Understanding the vertex of a parabola is crucial for graphing it correctly. The vertex is essentially the 'tip' of the parabola, the point where it changes direction. For a parabola in the standard form of \(y = ax^2 + bx + c\), you can locate the vertex by using the formula for its coordinates \(\left(-\frac{b}{2a} , f(-\frac{b}{2a})\right)\). Let's break this down with our example equation, \(y=-x^2+4x-3\). We identify \(a=-1\), \(b=4\), and apply these values to find the x-coordinate of the vertex: \(-\frac{b}{2a} = -\frac{4}{2(-1)} = 2\). Next, we substitute this x-coordinate back into the original equation to find the corresponding y-coordinate, ending up with the vertex \( (2, -1) \).

The location of the vertex not only helps in graphing the parabola accurately but also gives us vital information about its maximum or minimum value depending on the direction in which it opens. Remember, the vertex is the key feature that shapes the parabola's curve.
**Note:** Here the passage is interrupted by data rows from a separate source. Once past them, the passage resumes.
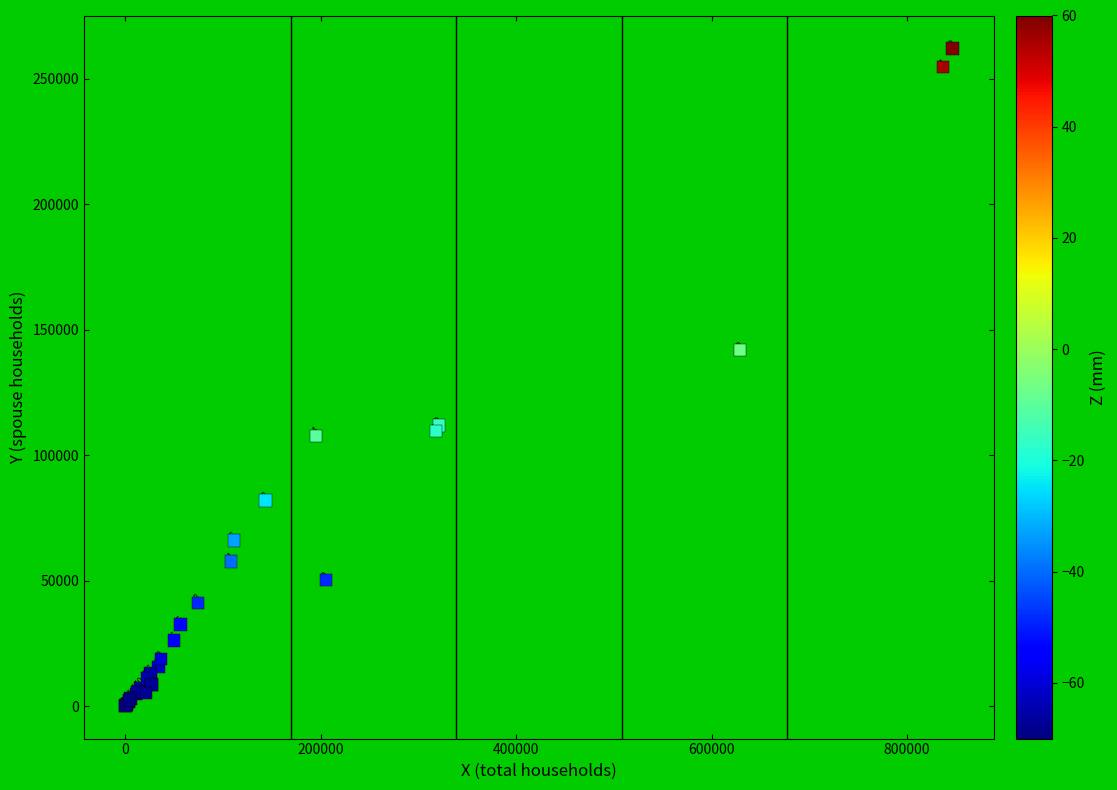

What Y value in the scatter plot is closest to 131118?

141851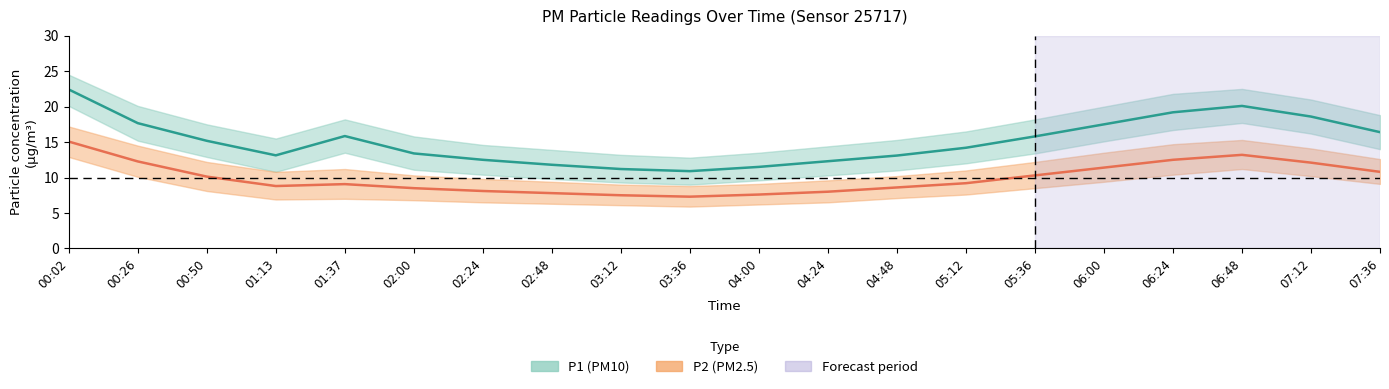

True or false: P1 and P1_upper intersect in this chart.

False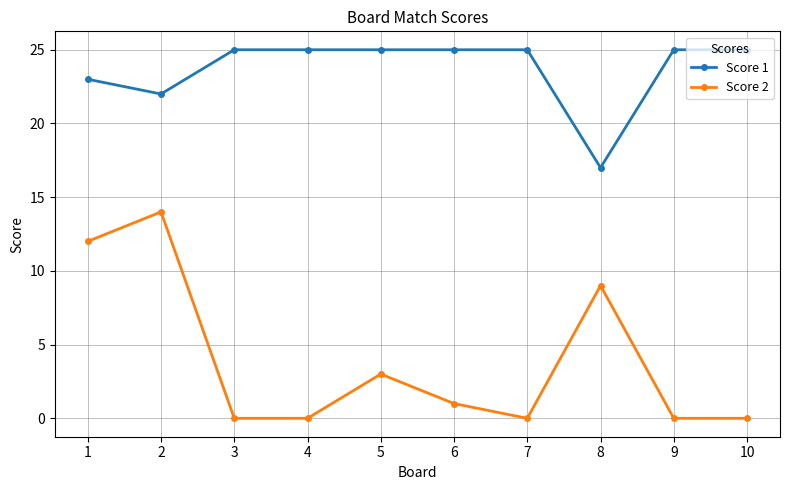

The value of Score 1 at 9 is 42. True or false?

False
The direction in which a parabola opens is determined by the coefficient \(a\) of the \(x^2\) term in the quadratic equation. When this leading coefficient is positive, as in \(y = ax^2\), the parabola opens upwards, much like a bowl resting right-side up. Conversely, if the coefficient is negative, the parabola will open downwards, similar to an upside-down bowl.

In our example \(y=-x^2+4x-3\), the leading coefficient is \(a=-1\). This negative sign tells us that the parabola opens downwards. This information is vital for sketching the overall shape of the graph. It also influences the nature of the vertex - since the parabola in the example opens downwards, the vertex represents the highest point on the graph, or the maximum value of the parabola.

The y-intercept of a parabola is the point where the curve crosses the y-axis. To find this, we simply look for when \(x=0\) in the equation of the parabola. In practical terms, the y-intercept is where the graph 'starts' on your y-axis when you’re plotting it by hand, or the starting point of the parabola on a graphing tool.

For the equation given in our exercise, \(y=-x^2+4x-3\), when we plug in \(x=0\), we find the y-value to be \(y=-0^2+4*0-3 = -3\). Thus, the parabola intersects the y-axis at the point \( (0,-3) \). This point is a crucial part of plotting the graph accurately, as it will be one of the first points you place onto the coordinate plane before drawing the curve. Moreover, it can serve as a check for accuracy once the rest of the parabola is drawn.